In all three states, turnout was highest for white college graduates, and lowest for nonwhite voters. Yet in each case, 2016-to-2020 turnout increases were greater for non-college white voters than for white college graduates. Each state also exhibited sizeable gains in their nonwhite turnout rates, which countered the Republican-leaning impact of the non-college white turnout increase. This was especially the case for the large Latino or Hispanic populations in Arizona and Texas, and modestly for the Black population in Georgia.
It is the case that the white non-college bloc voted somewhat less Republican in each of these states in 2020 than in 2016. However, it appears that the rise in white non-college turnout helped to make the races in Georgia and Arizona close, and in Texas, kept the Republican margins from shrinking further.
Among northern states in 2020, the three closest presidential vote totals were in Pennsylvania, Michigan, and Wisconsin—each of which went for Trump in 2016 and Biden in 2020. These generally “whiter” states show similar shifts in turnout between 2016 and 2020. Of the three, Pennsylvania exhibited the greatest overall rise in turnout, but it was most accentuated for the state’s non-college white voters. As mentioned earlier, both Michigan and Wisconsin showed turnout declines for their college-educated white populations, although each registered turnout gains among their nonwhite populations.
The rise in turnout among non-college white voters in these states were perhaps even more instrumental in keeping their 2020 elections close than in the more racially diverse states discussed earlier. Of course, these rises were countered by the rising turnout of strongly Democratic-leaning Black populations, especially in Pennsylvania and Michigan.
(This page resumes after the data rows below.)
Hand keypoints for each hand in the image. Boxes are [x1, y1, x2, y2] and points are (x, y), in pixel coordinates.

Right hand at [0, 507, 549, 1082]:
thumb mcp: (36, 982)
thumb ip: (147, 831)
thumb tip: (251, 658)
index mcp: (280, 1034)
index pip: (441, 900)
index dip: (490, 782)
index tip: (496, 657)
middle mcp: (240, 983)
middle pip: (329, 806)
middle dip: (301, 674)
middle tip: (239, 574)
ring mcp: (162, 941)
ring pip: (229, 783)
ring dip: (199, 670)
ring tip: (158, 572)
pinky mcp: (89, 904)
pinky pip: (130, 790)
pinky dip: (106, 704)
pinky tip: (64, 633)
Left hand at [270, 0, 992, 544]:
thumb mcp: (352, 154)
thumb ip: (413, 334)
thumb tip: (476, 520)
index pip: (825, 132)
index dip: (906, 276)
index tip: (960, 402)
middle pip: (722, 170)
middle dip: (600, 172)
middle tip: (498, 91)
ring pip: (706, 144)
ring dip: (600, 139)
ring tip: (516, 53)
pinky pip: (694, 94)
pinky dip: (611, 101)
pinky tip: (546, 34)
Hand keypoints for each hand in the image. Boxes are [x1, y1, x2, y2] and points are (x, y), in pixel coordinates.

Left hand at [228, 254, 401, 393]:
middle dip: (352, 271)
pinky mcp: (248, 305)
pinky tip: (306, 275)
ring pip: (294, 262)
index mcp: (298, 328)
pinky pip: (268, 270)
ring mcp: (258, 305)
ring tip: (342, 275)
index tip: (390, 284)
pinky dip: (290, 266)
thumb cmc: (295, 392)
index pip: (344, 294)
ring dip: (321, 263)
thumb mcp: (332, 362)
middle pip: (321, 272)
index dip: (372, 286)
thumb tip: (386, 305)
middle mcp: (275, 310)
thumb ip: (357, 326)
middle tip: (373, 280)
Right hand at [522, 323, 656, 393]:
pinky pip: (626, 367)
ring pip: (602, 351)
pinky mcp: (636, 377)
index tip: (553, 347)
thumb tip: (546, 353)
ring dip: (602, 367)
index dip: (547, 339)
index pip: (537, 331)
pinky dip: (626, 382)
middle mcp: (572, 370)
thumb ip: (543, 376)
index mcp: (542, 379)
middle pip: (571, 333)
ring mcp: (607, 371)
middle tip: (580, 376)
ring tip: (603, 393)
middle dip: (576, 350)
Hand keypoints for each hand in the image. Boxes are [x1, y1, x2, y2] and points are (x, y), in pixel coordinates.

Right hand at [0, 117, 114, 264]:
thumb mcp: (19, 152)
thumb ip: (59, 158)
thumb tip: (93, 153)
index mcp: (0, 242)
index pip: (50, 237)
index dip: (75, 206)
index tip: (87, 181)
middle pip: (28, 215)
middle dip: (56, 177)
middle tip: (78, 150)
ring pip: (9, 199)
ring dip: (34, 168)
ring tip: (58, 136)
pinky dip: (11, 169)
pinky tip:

Despite the rise in turnout among generally Republican-leaning white non-college voters, it is important to note this group’s decreasing share of all voters in both Sun Belt and Snow Belt battlegrounds. This is evident in the highly diverse states of Georgia, Arizona, and Texas, where the nonwhite share of voters rose considerably between 2004 and 2020. In Arizona, especially, white non-college adults dipped from over half of all voters in 2004 to 36% in 2020.
While the three northern swing states—Pennsylvania, Michigan, and Wisconsin—are less racially diverse, the impact of their white college graduate and nonwhite populations will rise over time. And for all states, the rise in diversity was even more accentuated for the under-age-40 voter group, which people of color now comprise roughly half of in Georgia, Arizona, and Texas (Download Table E).
The new census data makes plain that the 2020 election was record-breaking in terms of the magnitude of its voter turnout. Yet there are two aspects of this turnout which need to be emphasized. One is the sharp rise in the turnout among white non-college voters—a group that has strongly favored Republicans. The other is the accentuated turnout among young people and people of color—representing the increasing influence of voters who heavily lean toward Democratic presidential candidates.
Both of these groups exerted countervailing forces on the results of the 2020 election, leading to close popular vote totals in a handful of states. However, the underlying demographics of the nation’s voter population show that Democratic-leaning voter populations are on the rise in both fast-growing and slow-growing parts of the country.
This raises the question as to whether even greater turnout among white non-college voter groups—or Republican efforts to alter voting requirements in their favor—will be enough to counter the influence of young voters and voters of color in future presidential elections.